Shahed drones were previously built by Shahed Aviation Industries in Iran, where, allegedly, every drone manufactory has two backup sites in the event of an aerial attack at one site.

In December 2022, the Biden administration publicly accused Iran and Russia of moving to cooperate in the construction of a drone manufacturing plant in Russia. In June 2023, the White House released a U.S. intelligence report revealing Iran was supplying Russia with materials to construct the drone manufactory, predicting it would be fully operational by early 2024. Photo and video evidence from Russian social media indicated Albatross commenced some reconnaissance drone production in January 2023.
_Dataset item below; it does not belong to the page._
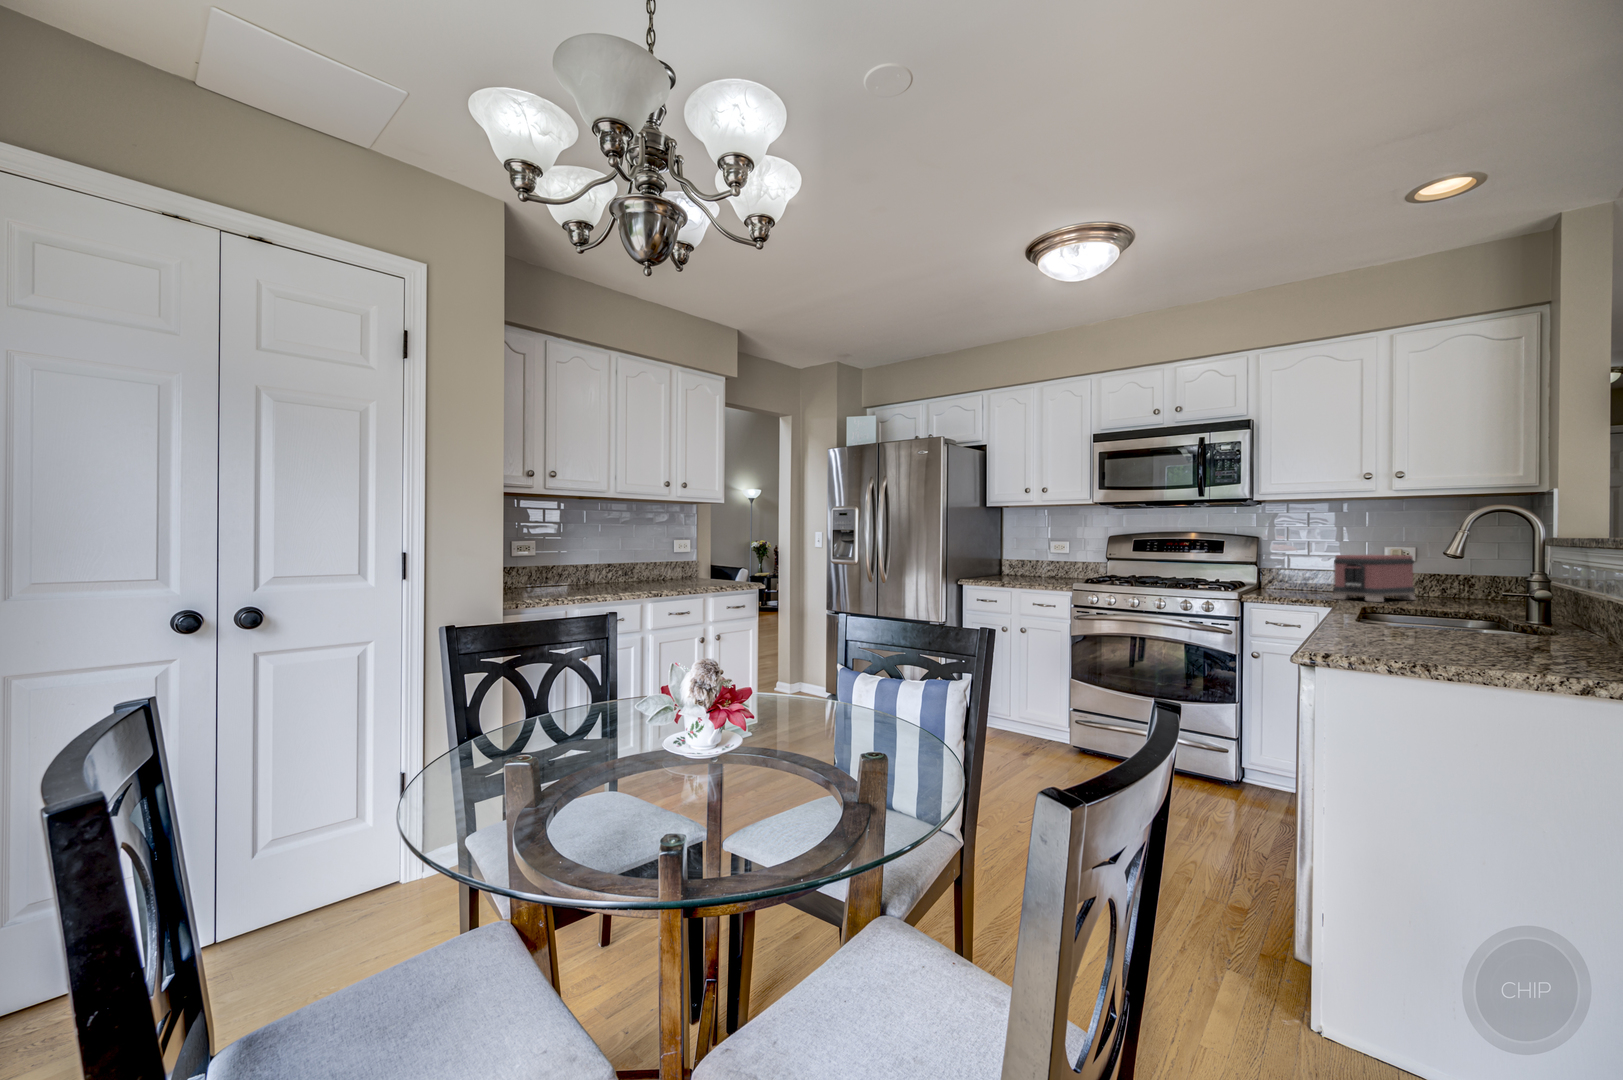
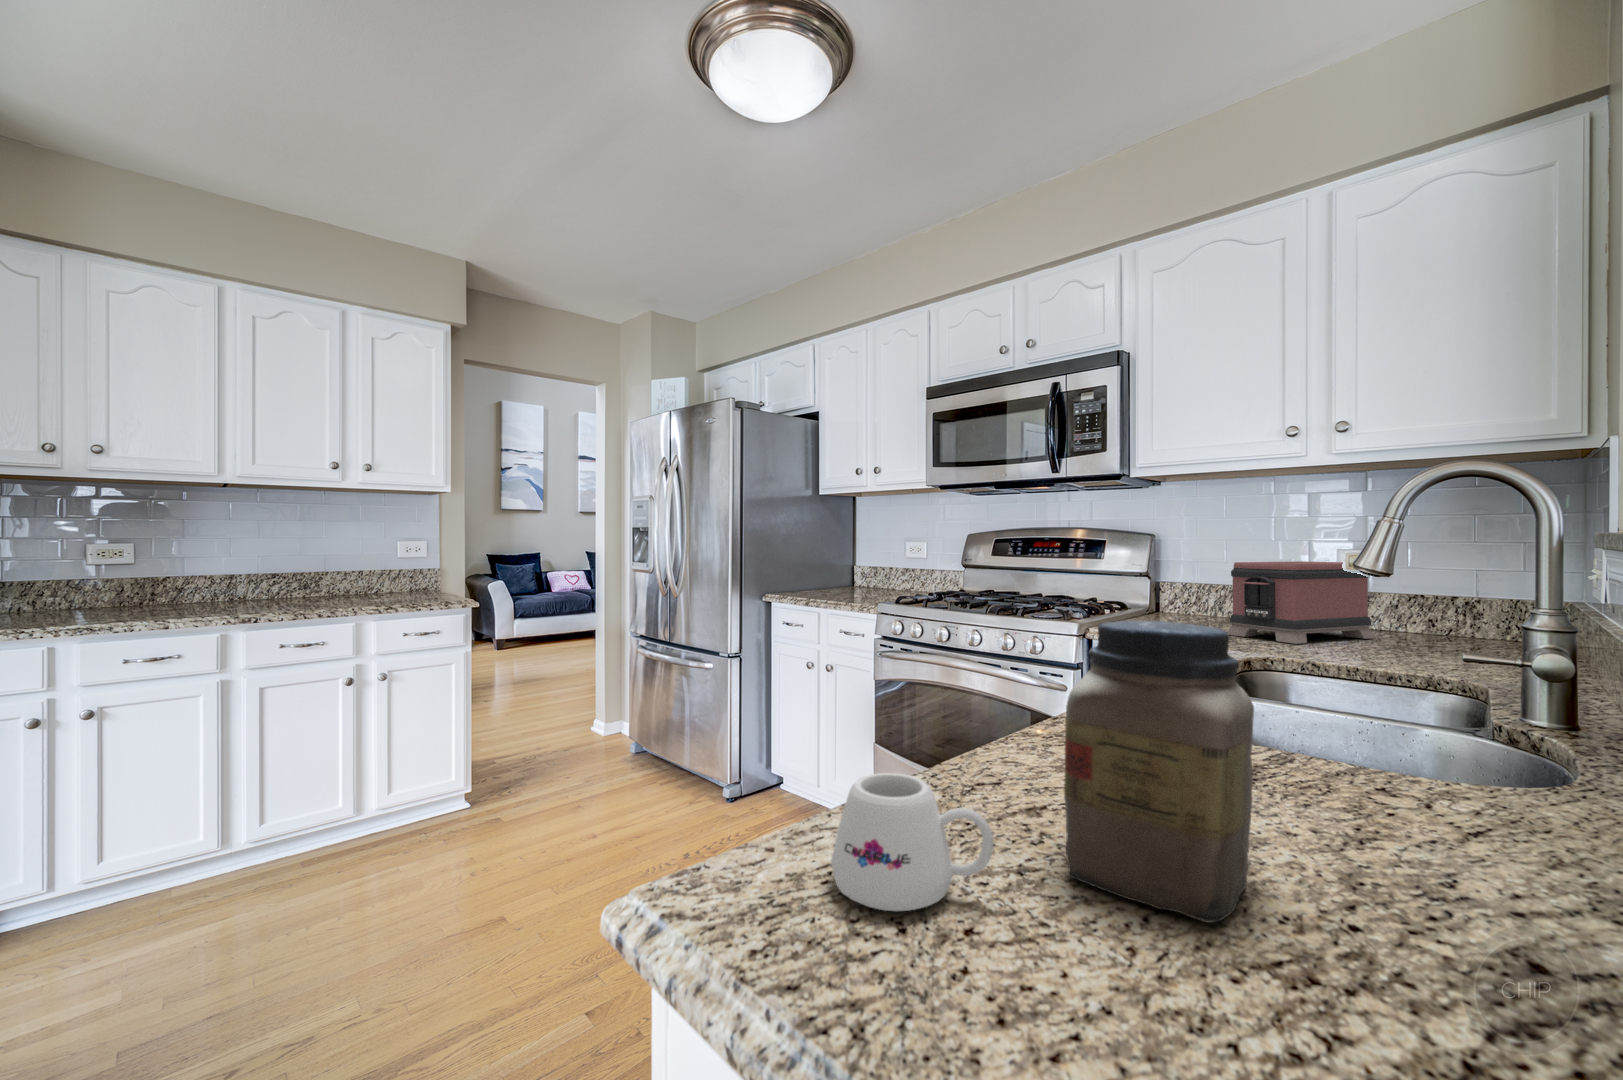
jar: none [1416,569,1479,648] -> present [1064,621,1254,923]
mug: none [1354,616,1411,649] -> present [831,773,993,912]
In September 2023, during the seventy-eighth session of the United Nations General Assembly, the United States directly accused Iran of both supplying Russia with drones during the invasion of Ukraine, and of assisting Russia with the development of a drone manufacturing plant. Despite mounting evidence, president of Iran Ebrahim Raisi denied sending drones for use in the invasion, responding, "We are against the war in Ukraine." Iran had also said it provided drones to Russia only before the start of the war. Russia has also dismissed reports of it working with Iran, saying Russia relies on its own research and development. The Ukrainian report to G7, submitted in August 2023, further detailed the Iranian government was trying to "disassociate itself from providing Russia with weapons" and that "[Iran] cannot cope with Russian demand and the intensity of use in Ukraine." US officials determined that Iran continues to supply the Russian military with suicide drones, having shipped hundreds by May 2023, shipping them from the Amirabad Special Economic Zone and Port, Iran to Makhachkala, Russia.

On 2 April 2024, the drone factory was struck by an improvised drone apparently adapted from a civilian light aircraft, likely an Aeroprakt A-22. Ukraine's military intelligence claimed the strike "caused significant destruction of production facilities." Local governor Rustam Minnikhanov said the attack brought no serious damage or disruption to production. Russian media reported a nearby workers' dormitory was damaged, with 12 injured.

By December 2024 satellite imagery showed how the production facilities had been expanded significantly.

On 15 June 2025 Ukrainian drones again attacked the factory. All drones were reportedly shot down, with their debris causing a fire either in the drone factory or according to the regional governor in a nearby automobile factory. According to the governor, the attack caused one fatality and thirteen injuries.

As of June 2025, North Korea reportedly has been sending tens of thousands of workers to Russia to help produce attack drones.

On 26 August 2025, it was reported that defensive towers topped with Pantsir anti-aircraft systems had been erected around the facility.